The input Block Start

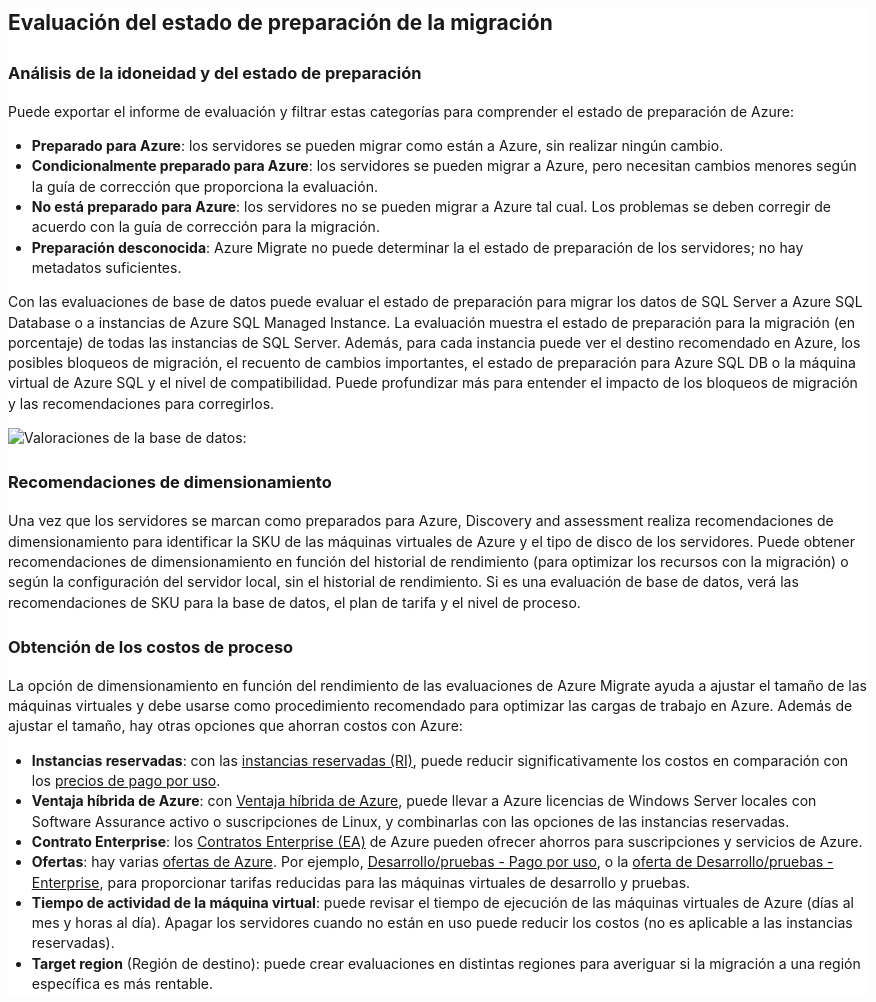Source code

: ## <a name="assess-migration-readiness"></a>Evaluación del estado de preparación de la migración


### <a name="readinesssuitability-analysis"></a>Análisis de la idoneidad y del estado de preparación

Puede exportar el informe de evaluación y filtrar estas categorías para comprender el estado de preparación de Azure:

- **Preparado para Azure**: los servidores se pueden migrar como están a Azure, sin realizar ningún cambio. 
- **Condicionalmente preparado para Azure**: los servidores se pueden migrar a Azure, pero necesitan cambios menores según la guía de corrección que proporciona la evaluación.
- **No está preparado para Azure**: los servidores no se pueden migrar a Azure tal cual. Los problemas se deben corregir de acuerdo con la guía de corrección para la migración. 
- **Preparación desconocida**: Azure Migrate no puede determinar la el estado de preparación de los servidores; no hay metadatos suficientes.

Con las evaluaciones de base de datos puede evaluar el estado de preparación para migrar los datos de SQL Server a Azure SQL Database o a instancias de Azure SQL Managed Instance. La evaluación muestra el estado de preparación para la migración (en porcentaje) de todas las instancias de SQL Server. Además, para cada instancia puede ver el destino recomendado en Azure, los posibles bloqueos de migración, el recuento de cambios importantes, el estado de preparación para Azure SQL DB o la máquina virtual de Azure SQL y el nivel de compatibilidad. Puede profundizar más para entender el impacto de los bloqueos de migración y las recomendaciones para corregirlos.

 ![Valoraciones de la base de datos:](./media/concepts-migration-planning/database-assessment-portal.png)

### <a name="sizing-recommendations"></a>Recomendaciones de dimensionamiento

Una vez que los servidores se marcan como preparados para Azure, Discovery and assessment realiza recomendaciones de dimensionamiento para identificar la SKU de las máquinas virtuales de Azure y el tipo de disco de los servidores. Puede obtener recomendaciones de dimensionamiento en función del historial de rendimiento (para optimizar los recursos con la migración) o según la configuración del servidor local, sin el historial de rendimiento. Si es una evaluación de base de datos, verá las recomendaciones de SKU para la base de datos, el plan de tarifa y el nivel de proceso.  

### <a name="get-compute-costs"></a>Obtención de los costos de proceso

La opción de dimensionamiento en función del rendimiento de las evaluaciones de Azure Migrate ayuda a ajustar el tamaño de las máquinas virtuales y debe usarse como procedimiento recomendado para optimizar las cargas de trabajo en Azure. Además de ajustar el tamaño, hay otras opciones que ahorran costos con Azure: 

- **Instancias reservadas**: con las [instancias reservadas (RI)](https://azure.microsoft.com/pricing/reserved-vm-instances/), puede reducir significativamente los costos en comparación con los [precios de pago por uso](https://azure.microsoft.com/pricing/purchase-options/pay-as-you-go/).
- **Ventaja híbrida de Azure**: con [Ventaja híbrida de Azure](https://azure.microsoft.com/pricing/purchase-options/pay-as-you-go/), puede llevar a Azure licencias de Windows Server locales con Software Assurance activo o suscripciones de Linux, y combinarlas con las opciones de las instancias reservadas.
- **Contrato Enterprise**: los [Contratos Enterprise (EA)](../cost-management-billing/manage/ea-portal-agreements.md) de Azure pueden ofrecer ahorros para suscripciones y servicios de Azure.
- **Ofertas**: hay varias [ofertas de Azure](https://azure.microsoft.com/support/legal/offer-details/). Por ejemplo, [Desarrollo/pruebas - Pago por uso](https://azure.microsoft.com/pricing/dev-test/), o la [oferta de Desarrollo/pruebas - Enterprise](https://azure.microsoft.com/offers/ms-azr-0148p/), para proporcionar tarifas reducidas para las máquinas virtuales de desarrollo y pruebas.
- **Tiempo de actividad de la máquina virtual**: puede revisar el tiempo de ejecución de las máquinas virtuales de Azure (días al mes y horas al día). Apagar los servidores cuando no están en uso puede reducir los costos (no es aplicable a las instancias reservadas).
- **Target region** (Región de destino): puede crear evaluaciones en distintas regiones para averiguar si la migración a una región específica es más rentable.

The input Block End

What you should do. Reproduce the source text of all the entries above word for word, leaving the pictures out of your answer.

Task response.
Source code

: ## <a name="assess-migration-readiness"></a>Evaluación del estado de preparación de la migración


### <a name="readinesssuitability-analysis"></a>Análisis de la idoneidad y del estado de preparación

Puede exportar el informe de evaluación y filtrar estas categorías para comprender el estado de preparación de Azure:

- **Preparado para Azure**: los servidores se pueden migrar como están a Azure, sin realizar ningún cambio. 
- **Condicionalmente preparado para Azure**: los servidores se pueden migrar a Azure, pero necesitan cambios menores según la guía de corrección que proporciona la evaluación.
- **No está preparado para Azure**: los servidores no se pueden migrar a Azure tal cual. Los problemas se deben corregir de acuerdo con la guía de corrección para la migración. 
- **Preparación desconocida**: Azure Migrate no puede determinar la el estado de preparación de los servidores; no hay metadatos suficientes.

Con las evaluaciones de base de datos puede evaluar el estado de preparación para migrar los datos de SQL Server a Azure SQL Database o a instancias de Azure SQL Managed Instance. La evaluación muestra el estado de preparación para la migración (en porcentaje) de todas las instancias de SQL Server. Además, para cada instancia puede ver el destino recomendado en Azure, los posibles bloqueos de migración, el recuento de cambios importantes, el estado de preparación para Azure SQL DB o la máquina virtual de Azure SQL y el nivel de compatibilidad. Puede profundizar más para entender el impacto de los bloqueos de migración y las recomendaciones para corregirlos.

 ![Valoraciones de la base de datos:](./media/concepts-migration-planning/database-assessment-portal.png)

### <a name="sizing-recommendations"></a>Recomendaciones de dimensionamiento

Una vez que los servidores se marcan como preparados para Azure, Discovery and assessment realiza recomendaciones de dimensionamiento para identificar la SKU de las máquinas virtuales de Azure y el tipo de disco de los servidores. Puede obtener recomendaciones de dimensionamiento en función del historial de rendimiento (para optimizar los recursos con la migración) o según la configuración del servidor local, sin el historial de rendimiento. Si es una evaluación de base de datos, verá las recomendaciones de SKU para la base de datos, el plan de tarifa y el nivel de proceso.  

### <a name="get-compute-costs"></a>Obtención de los costos de proceso

La opción de dimensionamiento en función del rendimiento de las evaluaciones de Azure Migrate ayuda a ajustar el tamaño de las máquinas virtuales y debe usarse como procedimiento recomendado para optimizar las cargas de trabajo en Azure. Además de ajustar el tamaño, hay otras opciones que ahorran costos con Azure: 

- **Instancias reservadas**: con las [instancias reservadas (RI)](https://azure.microsoft.com/pricing/reserved-vm-instances/), puede reducir significativamente los costos en comparación con los [precios de pago por uso](https://azure.microsoft.com/pricing/purchase-options/pay-as-you-go/).
- **Ventaja híbrida de Azure**: con [Ventaja híbrida de Azure](https://azure.microsoft.com/pricing/purchase-options/pay-as-you-go/), puede llevar a Azure licencias de Windows Server locales con Software Assurance activo o suscripciones de Linux, y combinarlas con las opciones de las instancias reservadas.
- **Contrato Enterprise**: los [Contratos Enterprise (EA)](../cost-management-billing/manage/ea-portal-agreements.md) de Azure pueden ofrecer ahorros para suscripciones y servicios de Azure.
- **Ofertas**: hay varias [ofertas de Azure](https://azure.microsoft.com/support/legal/offer-details/). Por ejemplo, [Desarrollo/pruebas - Pago por uso](https://azure.microsoft.com/pricing/dev-test/), o la [oferta de Desarrollo/pruebas - Enterprise](https://azure.microsoft.com/offers/ms-azr-0148p/), para proporcionar tarifas reducidas para las máquinas virtuales de desarrollo y pruebas.
- **Tiempo de actividad de la máquina virtual**: puede revisar el tiempo de ejecución de las máquinas virtuales de Azure (días al mes y horas al día). Apagar los servidores cuando no están en uso puede reducir los costos (no es aplicable a las instancias reservadas).
- **Target region** (Región de destino): puede crear evaluaciones en distintas regiones para averiguar si la migración a una región específica es más rentable.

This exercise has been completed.